Online grocer Webvan taps into consumer electronics

Webvan is trying to live up to its name.

The online grocer took a major step in reshaping its image today, expanding its offerings to include consumer electronics, as well as video games, movies and music. Earlier this year, Webvan added books to its virtual shelves.

In many ways, the move sets Webvan on a collision course with online retail giant Amazon.com. In recent years, Amazon has expanded from bookseller to selling a variety of products, including toys, furniture, power tools and health products.

"Webvan's name positions them less as a grocery player and more as a fulfillment player," said Michael May, a research analyst at Jupiter Communications. "Groceries are the Trojan Horse into the home."

The shifting strategy is inevitable largely because Webvan has to find ways to generate new sources of revenue to justify last year's order to build a dozen automated warehouses at a cost of $1 billion, analysts said.

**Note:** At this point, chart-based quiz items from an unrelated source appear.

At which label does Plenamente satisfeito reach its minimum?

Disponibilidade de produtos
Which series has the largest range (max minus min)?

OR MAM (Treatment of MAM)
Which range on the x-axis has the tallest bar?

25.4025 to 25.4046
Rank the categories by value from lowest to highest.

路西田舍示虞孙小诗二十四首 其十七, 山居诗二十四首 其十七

The move also comes at a time when shares of online grocers are being battered on Wall Street. Peapod was recently resurrected by a $73 million investment from Dutch grocer Royal Ahold, and U.S. grocery giant Safeway pumped $30 million into small Net company GroceryWorks two weeks ago.

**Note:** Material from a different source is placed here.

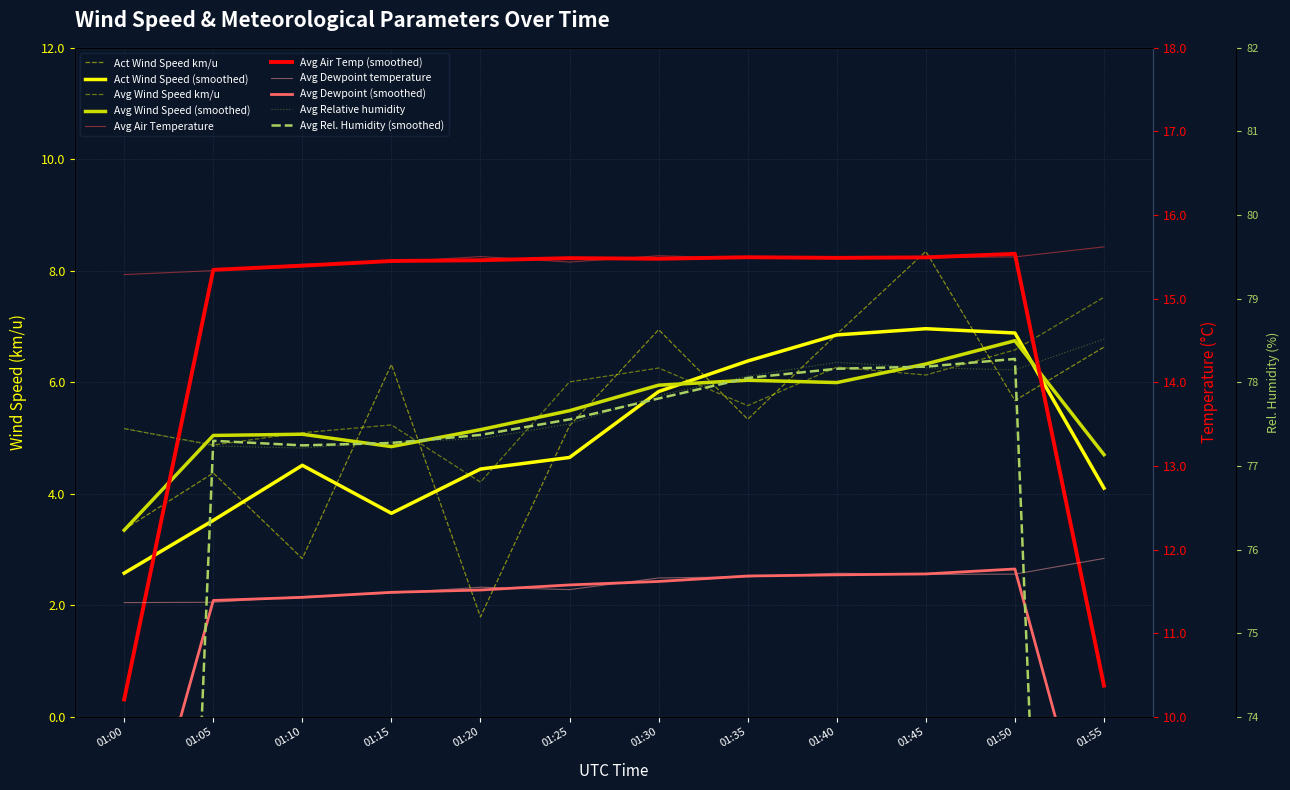

What is the average value of the Avg Relative humidity series?

77.8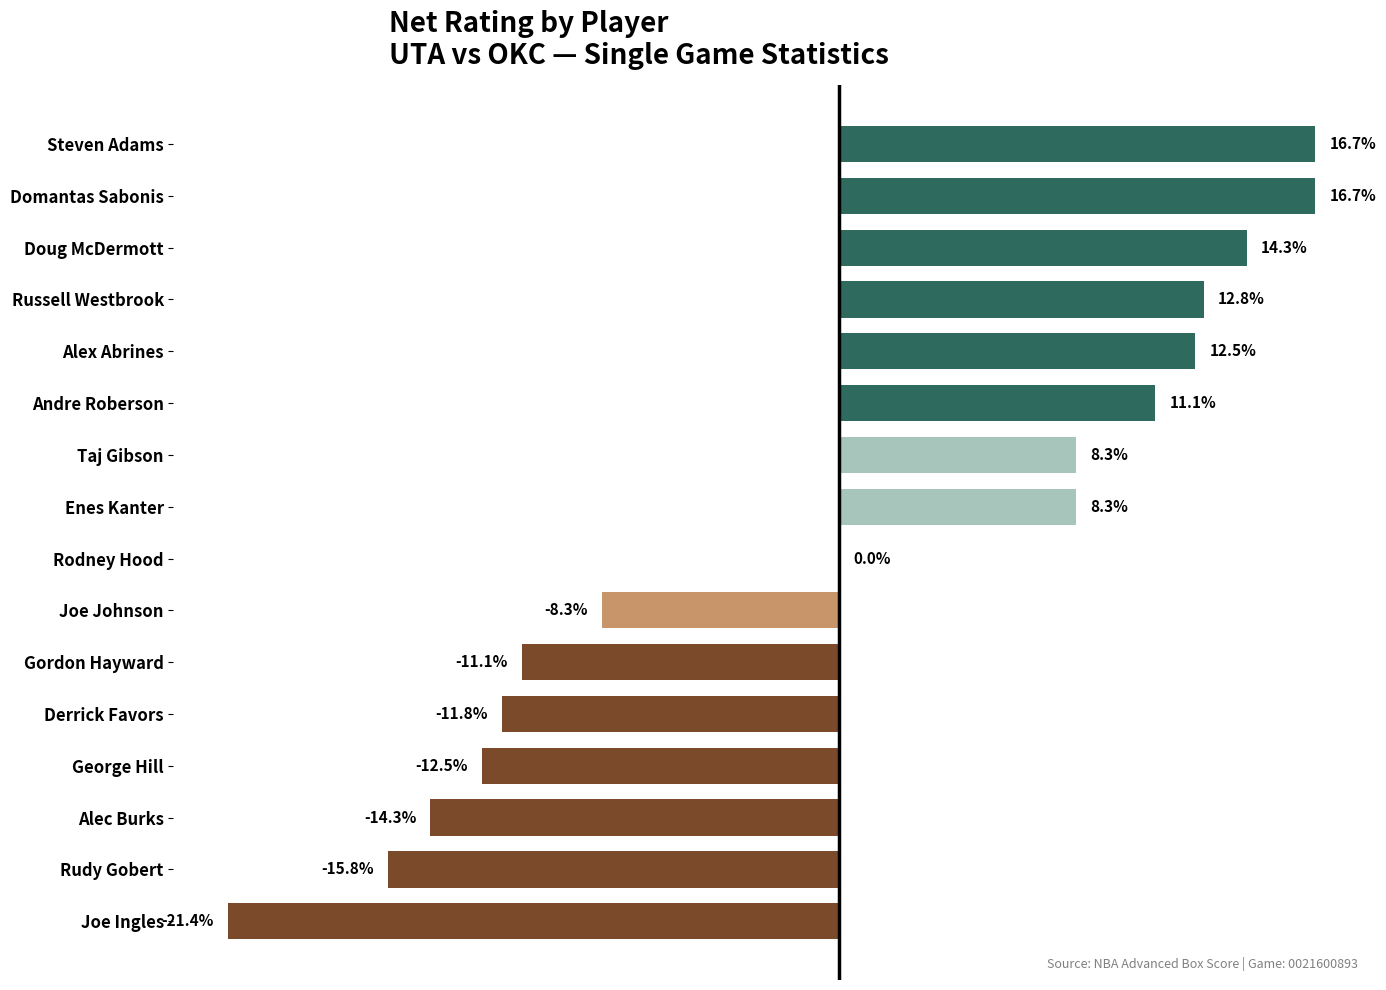

Are the bars grouped side by side (vs. stacked)?

No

At the same time, analysts have noted that the sector continues to grow, adding customers and expanding services.

According to Jupiter Communications, the overall online grocer segment will generate $7.5 billion by 2003. Last year, grocery shoppers spent $100 million online and could spend twice that this year. Research firm NPD Online said a recent study showed that consumers will increasingly be buying groceries online.

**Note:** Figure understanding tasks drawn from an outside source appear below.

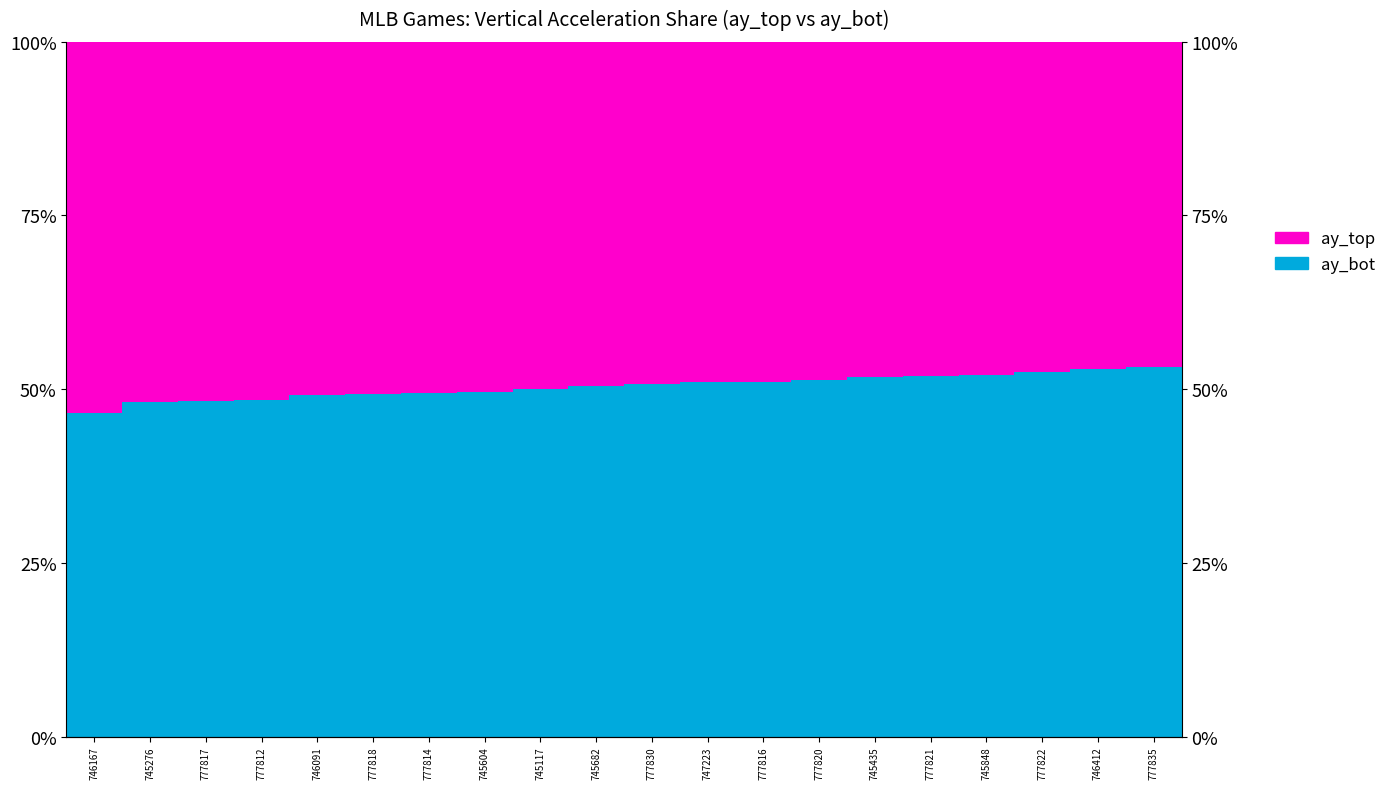

Is the value of ay_bot at 746091 greater than the value of ay_top at 745682?

No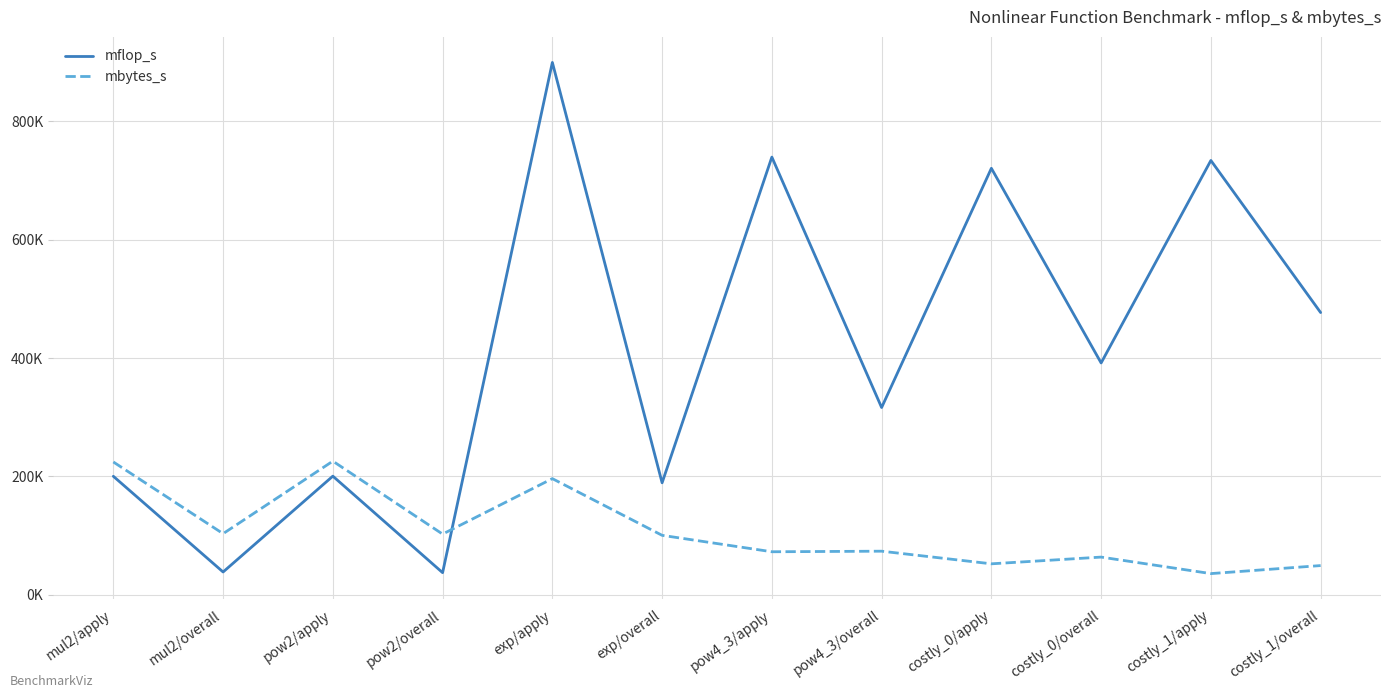

What is the average value of the mflop_s series?

411989.7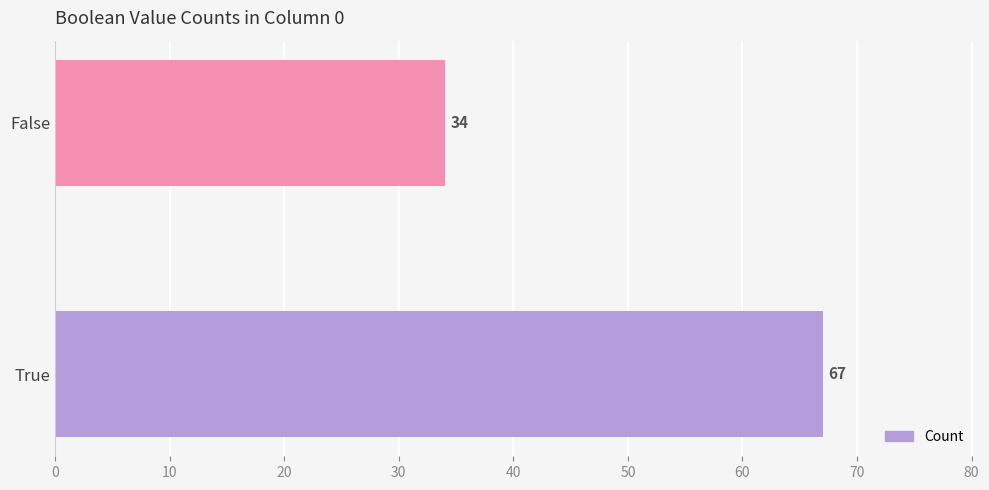

Is it true that the value at True is 15?

False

"If they can establish trust with consumers, they could sell all sorts of products," said Shawn Milne, an analyst at E*Offering. "I consider Webvan a 'last mile' company."

The strategy is not lost on Amazon, which has also quickly realized the importance of seizing control of the last mile to the home. Since late last year, Amazon has taken stakes in HomeGrocer and Kozmo.com, companies that bypass postal services like Federal Express and UPS to deliver products right to the buyer's door.

Analysts said that while shopping sites like Amazon offer a wealth of information and a large selection, that the inevitable delay in actually receiving the products stops many shoppers from making a purchase.

"The attractive thing about these home delivery fulfillment services is that they have an opportunity to prompt a lot more impulse purchases than the Internet normally does," May said.

When consumers know they will not receive a product for at least five days, they are more likely to shop around for the best price. "This results in a very price-competitive, bargain basement atmosphere."

May added: "If you can get a DVD player the same day for a movie party that night, you will be less inclined to shop around."

Webvan currently offers same-day delivery.

Currently Webvan can poach customers from Amazon in San Francisco, but the company said it plans to open service in Atlanta, Boston, Chicago, Dallas, Denver, northern New Jersey, Philadelphia, Seattle, Washington, D.C. and five other U.S. markets by the end of next year.